Comment concilier enrichissement data et consentements ?

« Trop complexe et trop risqué. » C’est souvent le verdict qui tombe lorsque, dans une réunion, un responsable acquisition suggère d’enrichir les données collectées via les points de contact digitaux. De fait, depuis mai 2018 (entrée en vigueur du RGPD) et au fil des directives de la CNIL, s’assurer d’être conforme en matière de protection des données personnelles tout en croisant des données à des fins d’enrichissement peut relever du casse-tête. Une perception que tempère Arnaud Cecconi, CTO de Commanders Act.

« La situation est moins restrictive que ne le pensent bon nombre de clients. Oui, sur la data third party, beaucoup de contraintes s’appliquent et la marge de manœuvre est étroite. En revanche, sur la data first party, et notamment en pensant ‘privacy’ très en amont du process, beaucoup de choses restent possibles en matière d’enrichissement ».

Dans la pratique, tout dépend justement de l’enrichissement envisagé sur ces données first party. Trois grands types peuvent être distingués pour lesquels les exigences en matière de consentement diffèrent.

 

1. Enrichissement à la volée avec des données externes

De nombreuses données externes peuvent être combinées à la volée avec des données first party pour mieux renseigner les événements enregistrés. Une bonne manière de ne pas se contenter des données véhiculées via le datalayer. Par exemple avec des caractéristiques issues d’un catalogue de produits, ou encore des informations accessibles depuis un identifiant « officiel » comme une carte d’immatriculation (pour remonter les spécifications d’un véhicule).

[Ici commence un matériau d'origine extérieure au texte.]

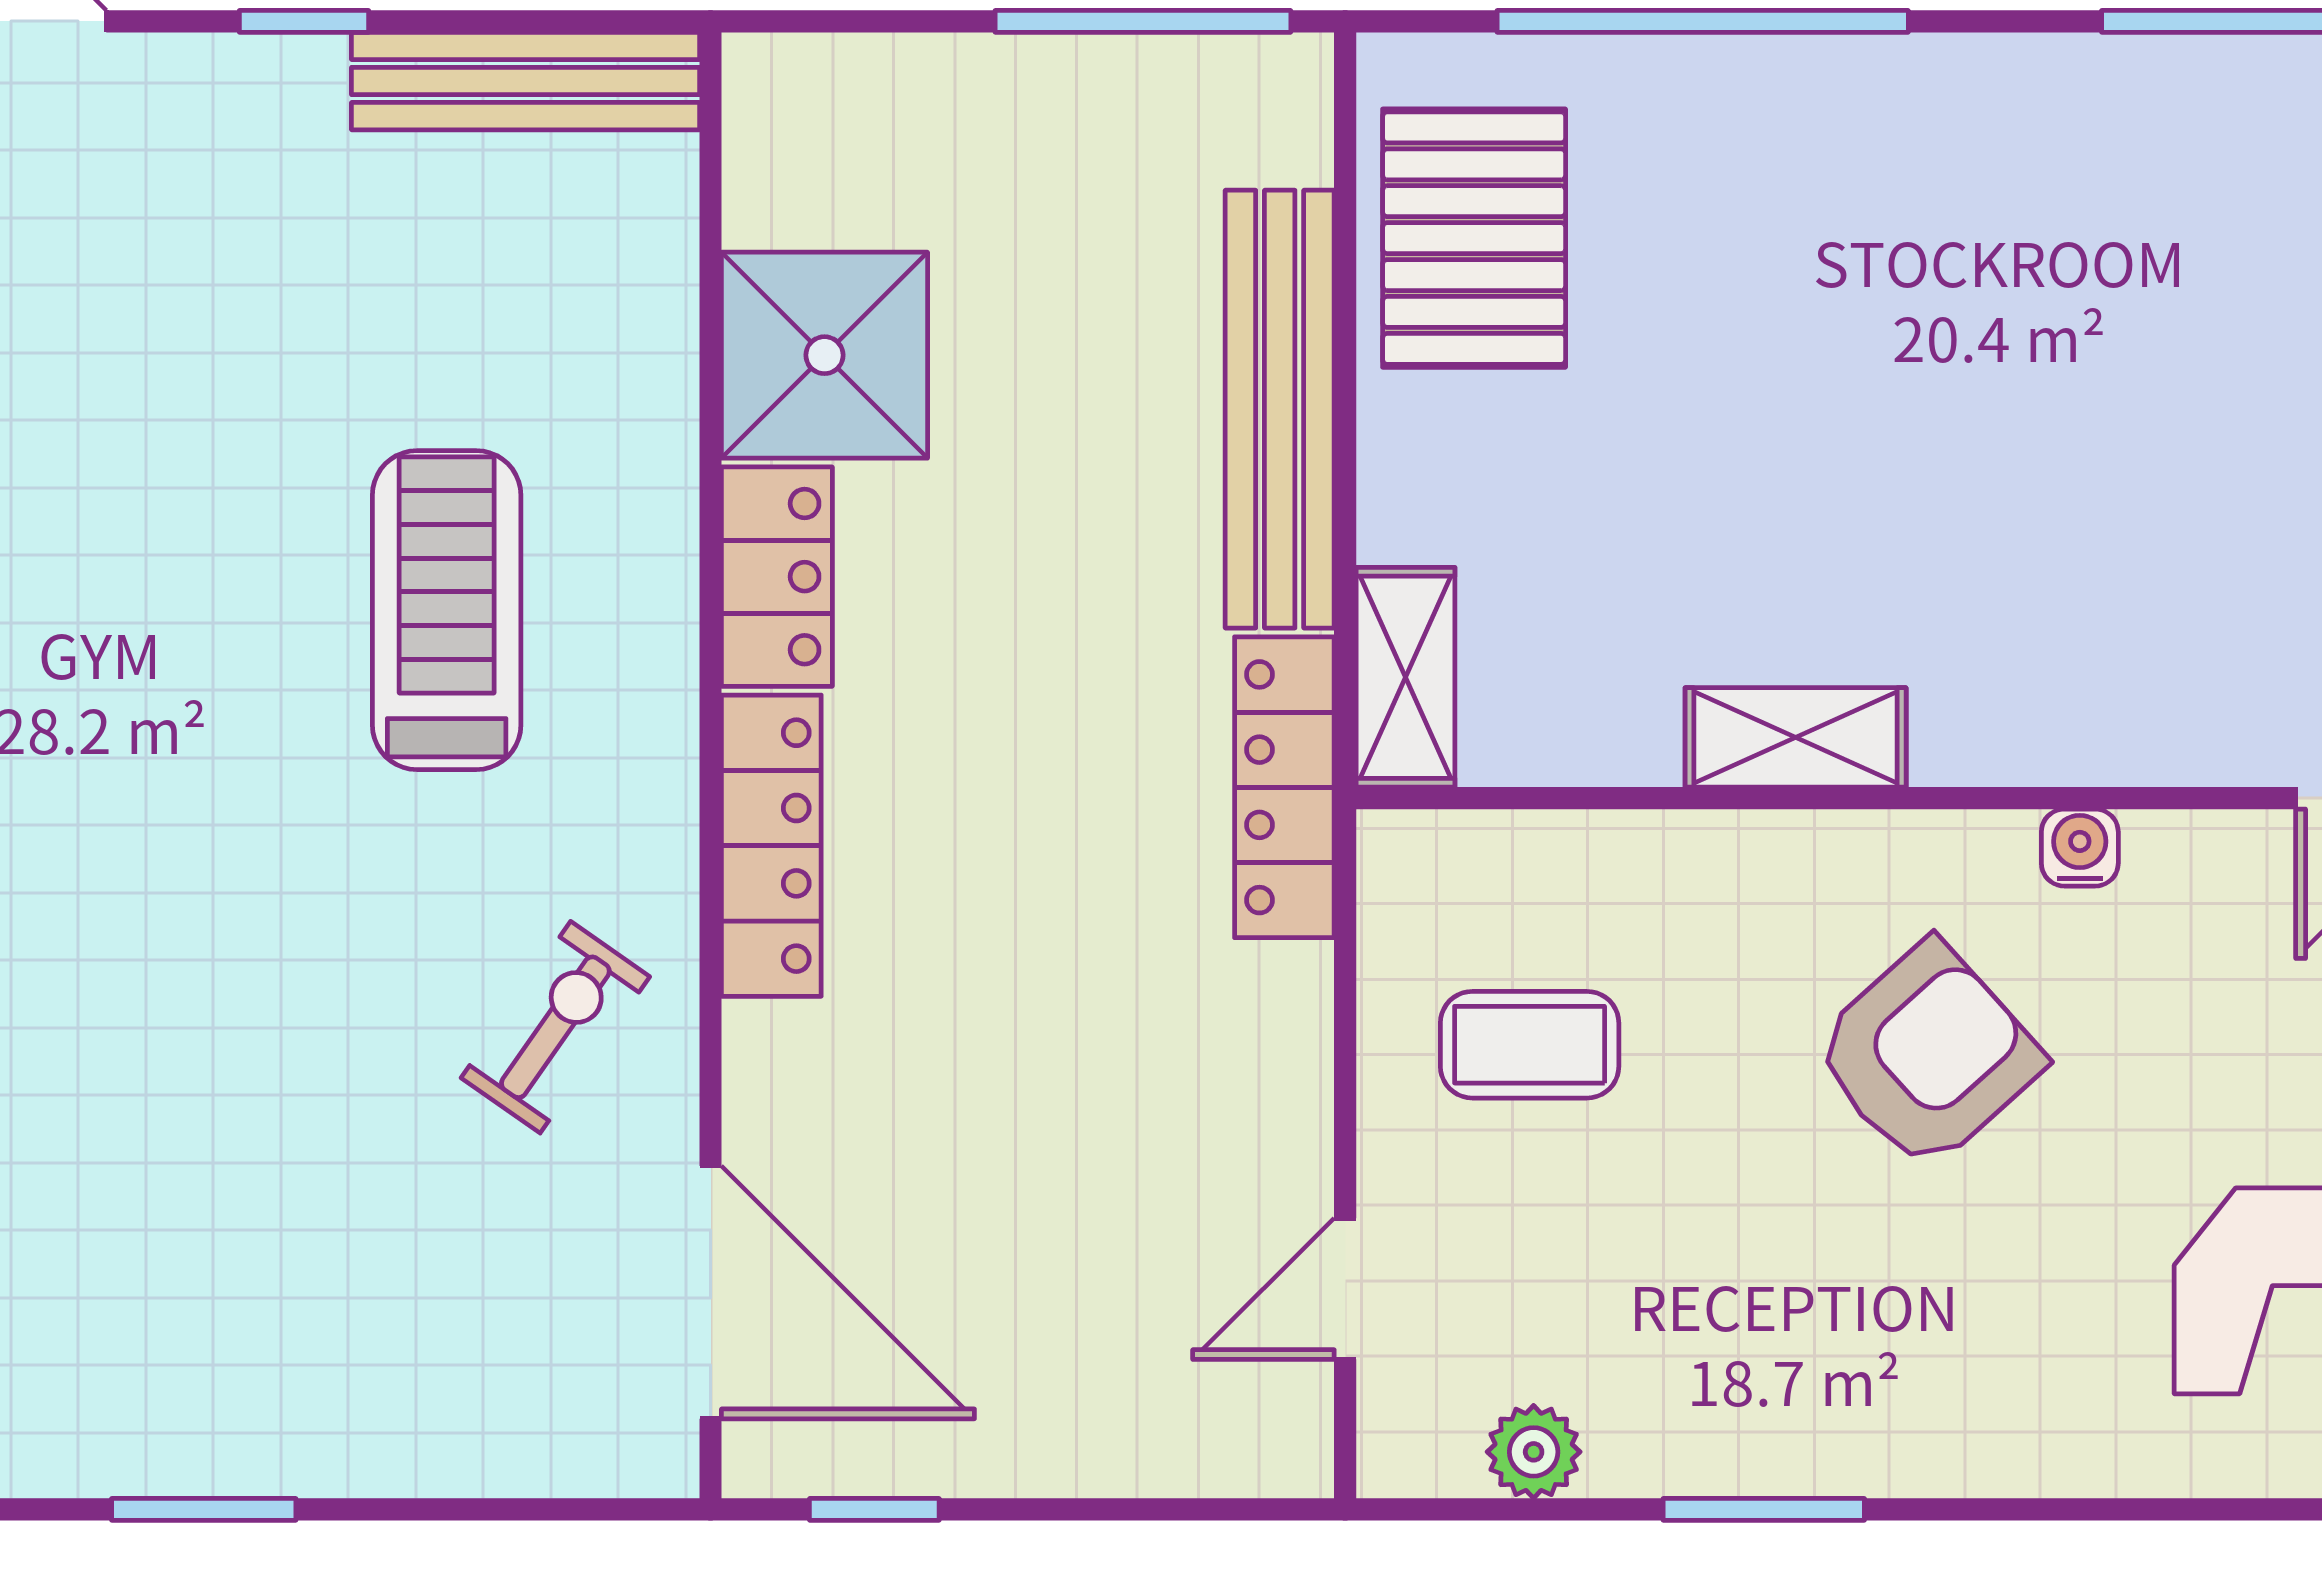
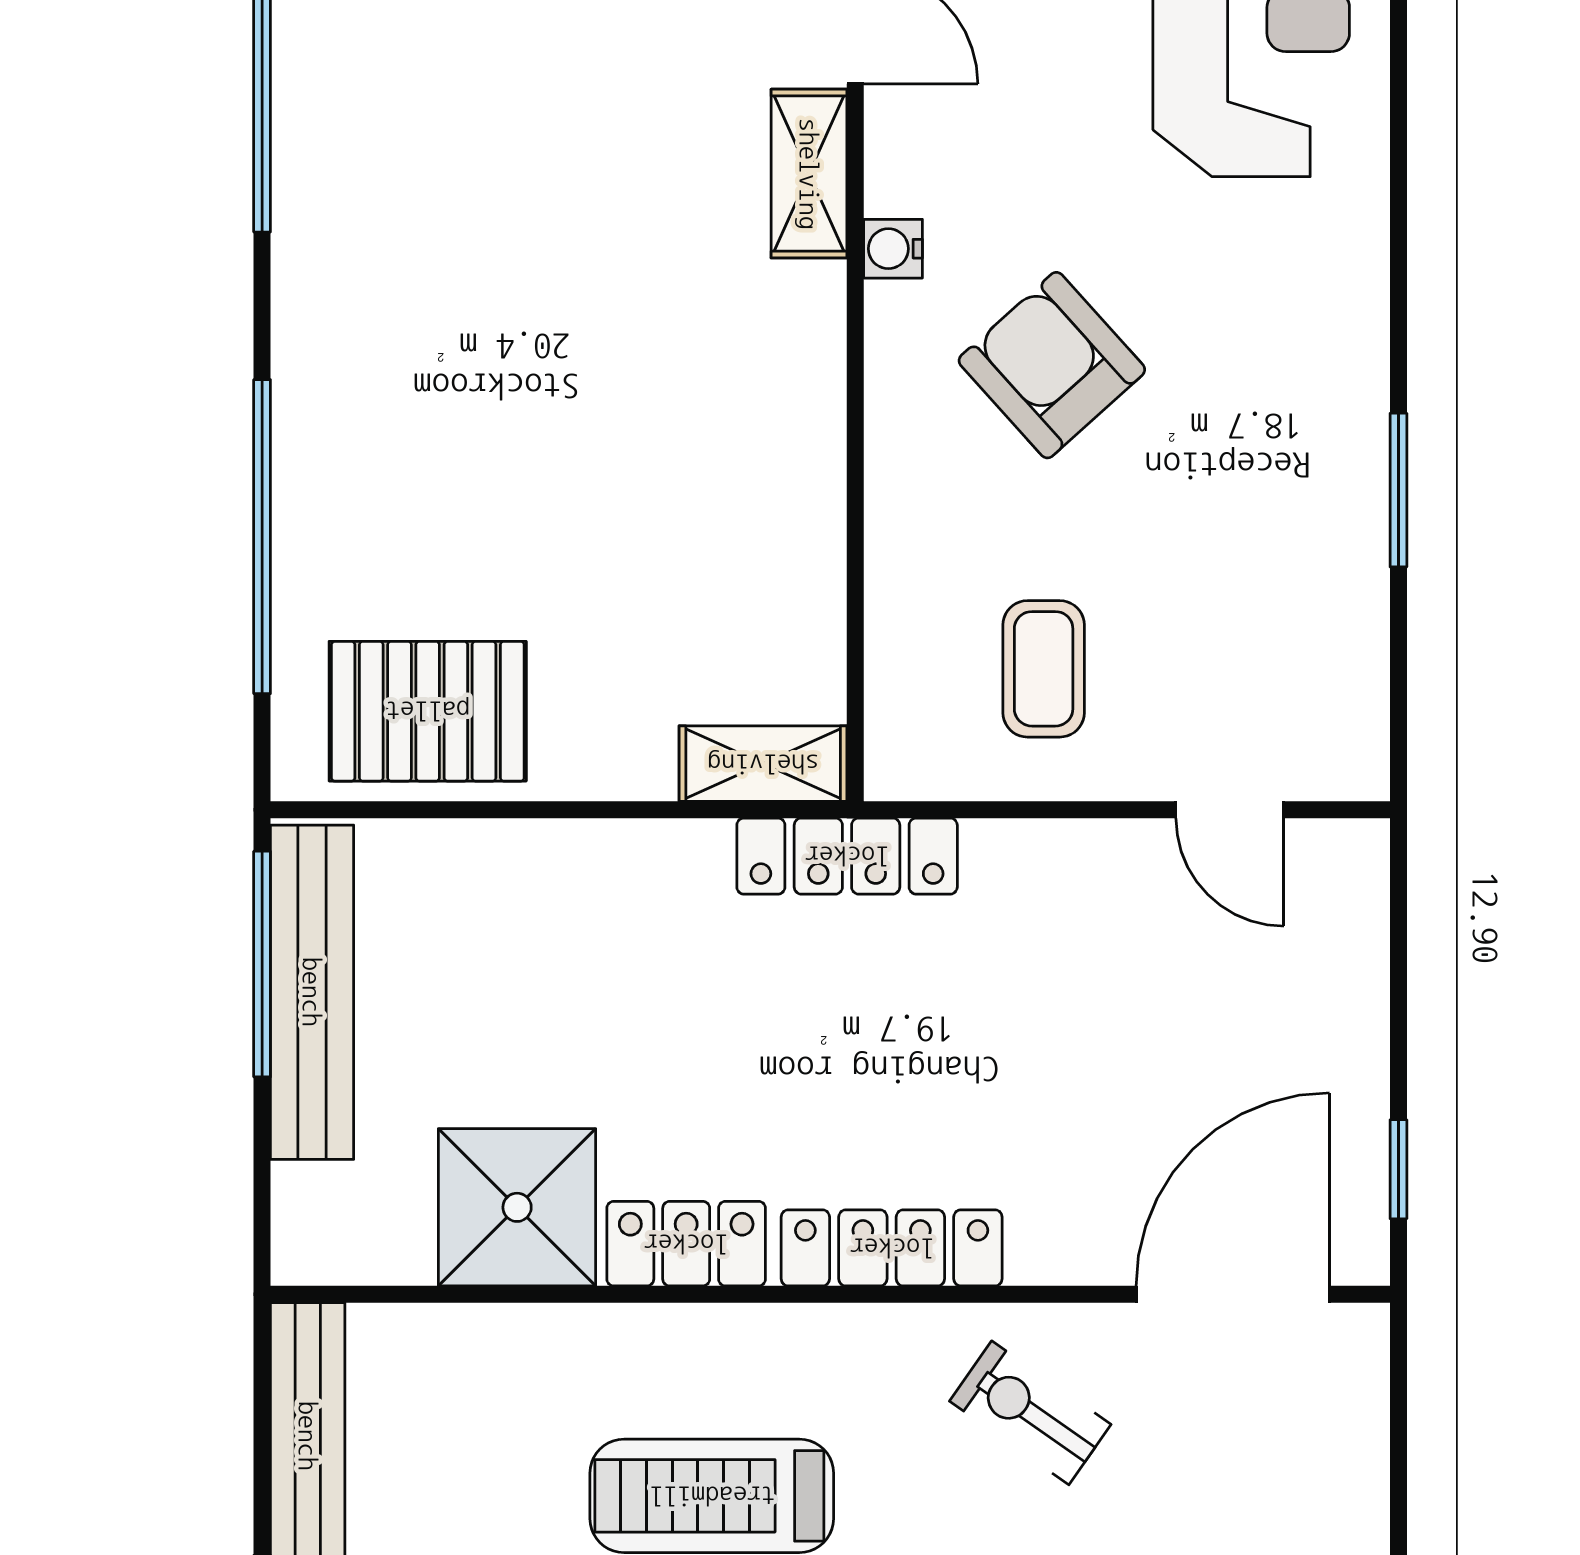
bench: (1280, 409) -> (312, 992), moved, turned 90
shelving: (1796, 737) -> (809, 174), moved
plant: (1534, 1452) -> (1355, 666), removed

Bonne nouvelle : pour ce type d’usages, un consentement pour une finalité de base suffit. En tout cas, tant que ces informations ne sont pas partagées à des tiers. Là, sans surprise, un consentement plus complet sera requis.

 

2. Enrichissement via croisement avec le CRM

C’est bien sûr une intention récurrente : croiser les données connectées en ligne avec celles figurant dans le CRM pour les vérifier et les compléter. Dans ce cas de figure, nous ne sommes pas seulement sur un sujet de gestion des consentements, mais aussi de préférences des utilisateurs. Avec un paramétrage de ces préférences parfois mené offline – typiquement dans le cadre d’une conversation avec le call center.

 

3. Enrichissement différé

Pour baliser le « customer journey », il est tentant de stocker des données afin qu’elles servent à un enrichissement ultérieur. Usage récurrent : stocker la liste des contenus consultés afin de les remonter lorsqu’une transaction a lieu pour évaluer l’influence du contenu sur les ventes. Un joli scénario pour lequel un consentement spécifique – pour le stockage de données – est requis. Sans cette approbation, l’enrichissement différé s’avère impossible.

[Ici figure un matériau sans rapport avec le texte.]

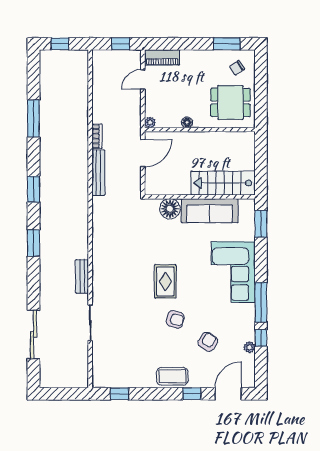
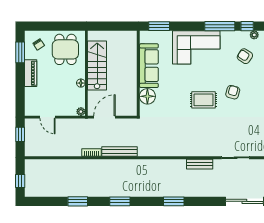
piano: (162, 57) -> (31, 73), moved
window: (34, 118) -> (78, 201), width x0.69
door: (143, 153) -> (104, 117), hinge flipped
stairs: (223, 183) -> (97, 65), moved, turned 180
window: (34, 189) -> (120, 201), moved
armchair: (208, 342) -> (245, 56), moved

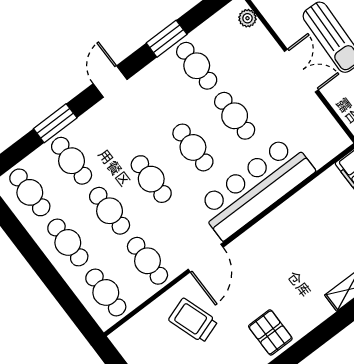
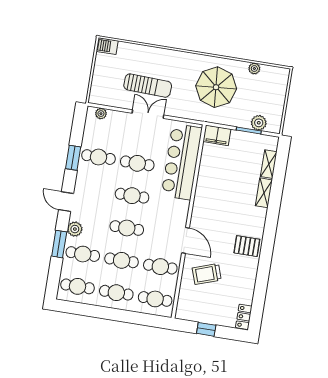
plant: (90, 123) -> (75, 229), added
bar counter: (255, 188) -> (182, 162), moved

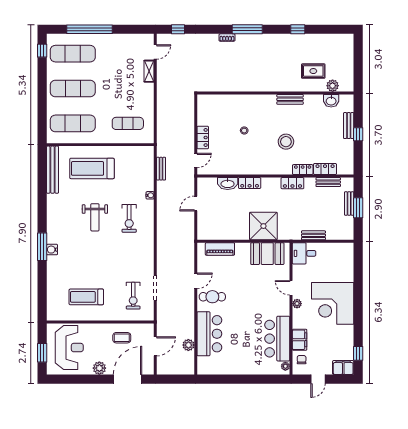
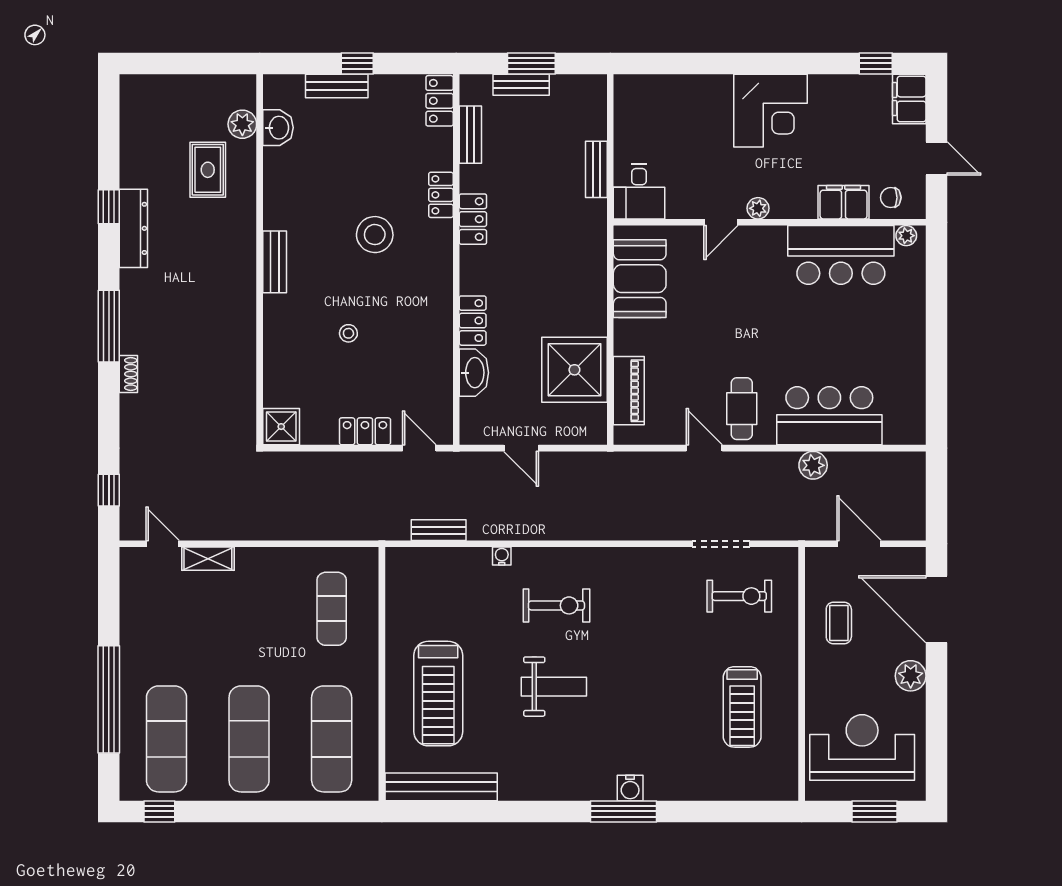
dresser: (289, 40) -> (133, 228), added
bench: (290, 99) -> (275, 262), moved
shower: (205, 102) -> (281, 427), added
locker: (325, 169) -> (440, 101), moved
shower: (263, 226) -> (574, 370), moved
corner desk: (333, 303) -> (771, 111), width x0.74, depth x0.74
plant: (188, 345) -> (813, 465), moved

Si ces 3 enrichissements s’appliquent à des données first party, notons toutefois que certains cas d’usage avec des données third party peuvent toujours être envisagés. Faire appel à des données météo par exemple reste possible tant que la géolocalisation ne se fait pas à une échelle plus fine que celle de la région – ce qui demande donc de masquer une partie de l’adresse IP.

 

Le server-side à la rescousse

Autre question légitime : une migration vers le server-side peut-elle faciliter les enrichissements ? Si le server-side ne change aucunement les obligations en matière de gestion des consentements, il offre un environnement plus sécurisé et plus contrôlé pour réaliser des enrichissements. Contrairement au mode client-side où l’exécution des codes JavaScript se fait dans le navigateur de l’utilisateur, avec toutes les incertitudes que cela implique concernant la conformité avec les consentements, le server-side élimine ces inquiétudes. De fait, en server-side l’enrichissement est réalisé sur des données qui sont d’emblée formatées et traitées selon les consentements obtenus. Résultat, un niveau de garantie et de contrôle bien plus élevé.

Voilà pourquoi la bascule sur des usages first data (plutôt que third data) et la migration vers du server-side apportent de la souplesse et de la sérénité. Une situation qui contraste avec des scénarios third data et un mode client-side. Dans une telle configuration, les doutes relatifs à la conformité avec la réglementation seront difficiles à ignorer pour un DPO forcément – et à raison – à l’affût des risques. Pour les marques, si l’horizon s’annonce plutôt bouché du côté des données third party, il reste donc largement ouvert du côté de la data first party. Ici, de nombreux usages restent possibles, avec beaucoup de valeur à la clé.